BOJ anesthetizing Japan to fiscal risks
Putting off painful reforms passes debt bill to future generations
MIKIO SUGENO, Nikkei senior staff writer
TOKYO -- Rarely do any international organizations change economic projections in response to a policy scheme proposed by a politician who has yet to take office.
But the Organization for Economic Cooperation and Development recently did when it said the gross domestic product of the U.S. and the world will increase by an additional 0.8 percentage point and 0.3 point, respectively, on infrastructure investment and corporate tax cuts outlined by U.S. President-elect Donald Trump.
Trump's proposals are a boon to the OECD, which has been calling for advanced economies to increase fiscal spending in the face of low economic growth and widening inequality and promote structural reforms to address long-standing problems.
While the economic focus of the world is shifting from monetary to fiscal policy, the OECD sees Japan as a notable exception. Japan has little room left for increasing fiscal spending due to the national and local government debts being more than twice as large as its GDP.
Although the Japanese government has a medium-term goal of cutting the ratio of the nation's primary balance deficit to 1% of GDP in 2018, the OECD expects it to be 2.75%.
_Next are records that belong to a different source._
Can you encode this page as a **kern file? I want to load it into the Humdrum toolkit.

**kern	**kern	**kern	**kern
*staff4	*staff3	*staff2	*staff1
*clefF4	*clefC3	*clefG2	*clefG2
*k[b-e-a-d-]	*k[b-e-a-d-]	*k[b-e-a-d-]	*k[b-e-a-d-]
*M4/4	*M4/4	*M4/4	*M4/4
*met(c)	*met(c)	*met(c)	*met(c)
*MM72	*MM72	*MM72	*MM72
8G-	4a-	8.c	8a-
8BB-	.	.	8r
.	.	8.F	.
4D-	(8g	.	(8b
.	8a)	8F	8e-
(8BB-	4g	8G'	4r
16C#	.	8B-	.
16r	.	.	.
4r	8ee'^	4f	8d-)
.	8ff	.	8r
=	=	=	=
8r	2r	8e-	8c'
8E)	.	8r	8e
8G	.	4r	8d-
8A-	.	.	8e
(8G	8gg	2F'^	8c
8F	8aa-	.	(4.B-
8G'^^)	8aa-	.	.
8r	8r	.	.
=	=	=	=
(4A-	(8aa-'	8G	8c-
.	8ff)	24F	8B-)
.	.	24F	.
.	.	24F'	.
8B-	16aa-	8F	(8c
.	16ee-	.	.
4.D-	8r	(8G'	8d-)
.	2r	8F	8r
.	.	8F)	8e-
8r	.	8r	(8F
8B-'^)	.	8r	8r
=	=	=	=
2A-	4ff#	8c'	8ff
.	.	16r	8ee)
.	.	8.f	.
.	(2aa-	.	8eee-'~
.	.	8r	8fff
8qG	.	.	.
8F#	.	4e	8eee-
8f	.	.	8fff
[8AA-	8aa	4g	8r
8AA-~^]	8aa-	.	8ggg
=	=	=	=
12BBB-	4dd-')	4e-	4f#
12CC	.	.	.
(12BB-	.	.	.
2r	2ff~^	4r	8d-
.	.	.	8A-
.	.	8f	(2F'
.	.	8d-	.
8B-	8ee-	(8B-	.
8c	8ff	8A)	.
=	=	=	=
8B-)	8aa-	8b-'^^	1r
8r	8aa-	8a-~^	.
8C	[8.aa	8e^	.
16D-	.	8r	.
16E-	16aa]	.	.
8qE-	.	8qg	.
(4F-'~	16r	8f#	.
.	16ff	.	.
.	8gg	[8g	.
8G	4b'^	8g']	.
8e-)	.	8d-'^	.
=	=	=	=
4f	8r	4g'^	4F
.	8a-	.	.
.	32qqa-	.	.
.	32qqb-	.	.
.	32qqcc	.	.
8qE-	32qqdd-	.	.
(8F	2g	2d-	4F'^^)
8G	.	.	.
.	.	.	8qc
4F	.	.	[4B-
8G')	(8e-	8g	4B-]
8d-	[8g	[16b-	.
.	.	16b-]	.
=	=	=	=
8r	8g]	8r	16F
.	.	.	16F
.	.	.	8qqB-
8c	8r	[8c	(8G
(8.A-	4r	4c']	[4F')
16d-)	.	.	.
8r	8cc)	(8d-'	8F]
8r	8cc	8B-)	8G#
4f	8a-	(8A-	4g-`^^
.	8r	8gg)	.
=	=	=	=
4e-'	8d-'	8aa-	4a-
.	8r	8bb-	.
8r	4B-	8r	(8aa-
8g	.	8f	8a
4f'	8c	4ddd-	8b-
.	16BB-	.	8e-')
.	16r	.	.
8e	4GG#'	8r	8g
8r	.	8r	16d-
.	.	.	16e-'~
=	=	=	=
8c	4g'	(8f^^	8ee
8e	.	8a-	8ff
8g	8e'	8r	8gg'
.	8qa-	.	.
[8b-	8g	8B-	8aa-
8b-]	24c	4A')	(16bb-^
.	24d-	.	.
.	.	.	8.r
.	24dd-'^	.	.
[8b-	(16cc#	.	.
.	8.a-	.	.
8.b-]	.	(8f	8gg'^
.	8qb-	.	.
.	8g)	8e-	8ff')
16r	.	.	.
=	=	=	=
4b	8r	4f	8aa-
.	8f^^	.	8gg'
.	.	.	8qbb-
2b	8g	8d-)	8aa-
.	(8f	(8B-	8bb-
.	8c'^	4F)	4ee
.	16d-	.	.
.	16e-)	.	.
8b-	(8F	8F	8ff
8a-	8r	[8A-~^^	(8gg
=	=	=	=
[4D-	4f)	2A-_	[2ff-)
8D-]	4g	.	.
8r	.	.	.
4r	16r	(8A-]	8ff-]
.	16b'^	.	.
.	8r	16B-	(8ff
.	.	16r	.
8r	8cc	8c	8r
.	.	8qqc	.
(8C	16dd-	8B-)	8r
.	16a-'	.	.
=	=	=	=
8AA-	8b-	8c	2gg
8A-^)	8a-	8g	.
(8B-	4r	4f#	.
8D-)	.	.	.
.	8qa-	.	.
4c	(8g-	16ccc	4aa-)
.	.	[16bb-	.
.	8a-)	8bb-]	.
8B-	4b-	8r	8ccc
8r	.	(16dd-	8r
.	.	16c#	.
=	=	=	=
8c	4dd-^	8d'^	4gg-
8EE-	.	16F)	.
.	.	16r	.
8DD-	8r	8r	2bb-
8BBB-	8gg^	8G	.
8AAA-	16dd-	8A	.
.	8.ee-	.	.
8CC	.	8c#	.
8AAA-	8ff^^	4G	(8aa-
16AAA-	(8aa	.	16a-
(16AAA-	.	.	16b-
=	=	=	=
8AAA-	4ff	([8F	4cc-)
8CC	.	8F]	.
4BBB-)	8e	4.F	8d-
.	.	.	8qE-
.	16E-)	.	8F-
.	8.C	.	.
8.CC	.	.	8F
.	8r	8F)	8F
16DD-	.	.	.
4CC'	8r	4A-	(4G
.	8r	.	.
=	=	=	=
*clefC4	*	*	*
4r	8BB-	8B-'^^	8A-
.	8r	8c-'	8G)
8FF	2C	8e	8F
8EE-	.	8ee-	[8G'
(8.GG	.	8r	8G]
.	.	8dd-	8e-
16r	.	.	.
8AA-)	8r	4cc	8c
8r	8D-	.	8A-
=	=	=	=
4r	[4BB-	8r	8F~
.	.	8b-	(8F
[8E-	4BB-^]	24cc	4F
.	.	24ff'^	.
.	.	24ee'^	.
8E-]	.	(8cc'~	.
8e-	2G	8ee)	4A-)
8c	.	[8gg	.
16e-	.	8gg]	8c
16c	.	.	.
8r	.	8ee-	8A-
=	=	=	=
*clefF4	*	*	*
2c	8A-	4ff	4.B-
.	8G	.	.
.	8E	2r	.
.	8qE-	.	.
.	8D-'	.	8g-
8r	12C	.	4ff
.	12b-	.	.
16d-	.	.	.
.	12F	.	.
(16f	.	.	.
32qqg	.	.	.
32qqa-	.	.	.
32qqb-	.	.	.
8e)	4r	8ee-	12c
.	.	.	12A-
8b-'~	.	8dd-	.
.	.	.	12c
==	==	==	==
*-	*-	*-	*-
Ironically, Japan's interest in fiscal health has waned, and the Bank of Japan is partly responsible for the indifference.
Numbing the pain
The BOJ has purchased roughly 40% of Japanese government bonds under its quantitative easing policy, and the rate will reach around 60% in March 2019 at the current pace of acquisition. The central bank has also launched a program to keep the yield on 10-year JGBs at around zero.
Interest rates rise when markets are concerned about fiscal deterioration. But fiscal risks have become less visible because the BOJ has made the mechanism unworkable.
In short, the desperate policy measures adopted by the BOJ to end Japan's deflation are acting as an anesthesia that numbs the government's sense of crisis.
Prime Minister Shinzo Abe said earlier in December that the appreciation of the yen is to blame for a tax revenue shortfall expected in fiscal 2016 through next March. He probably meant that overseas earnings by Japanese companies will decrease when they are repatriated, thus eating into tax revenues.
In any case, playing the blame game is a lame excuse for a leader who boasted about tax revenue increases as a fruit of his economic policy, dubbed Abenomics.
The 2017 fiscal budget is expected to barely avoid an increase in government bond issues as it will raise the projection of tax revenues thanks to the yen's recent depreciation, ascribable to Trump's policy proposals.
A natural increase in social security expenses resulting from the aging of Japan's population is expected to be within the target of 500 billion yen ($4.25 billion).
Although near-term budgetary maneuvering may be successful, specific medium- and long-term programs for fiscal rehabilitation and social security reforms are completely absent.
"No fiscal soundness without economic revival" is a slogan of the Abe administration. It is theoretically correct to say that fiscal rehabilitation is impossible without an increase in tax revenues through economic growth. But more is needed.
Kenji Yumoto, vice chairman of the Japan Research Institute, calculates that government debt will exceed financial assets held by individuals in fiscal 2025 if the outstanding balance of the debt increases at its average pace in the absence of an increase in the assets. In such a case, the current mechanism of Japan's debt-based finances covered with savings by households and other depositors will collapse.
The BOJ will eventually have to implement an exit strategy from its unprecedented easing measures and normalize monetary policy. Yumoto said the shift will occur around fiscal 2020.
The Summer Olympics will be held in Tokyo in 2020. After the Olympics, Japan faces several problems: economic slowdown resulting from the end of special demand incurred by the massive event, even faster aging of its population and higher interest rates.
Much time is needed to plan and implement muscular policy measures. The current procrastination of painful and unpopular reforms is gradually but steadily passing the burden to future generations.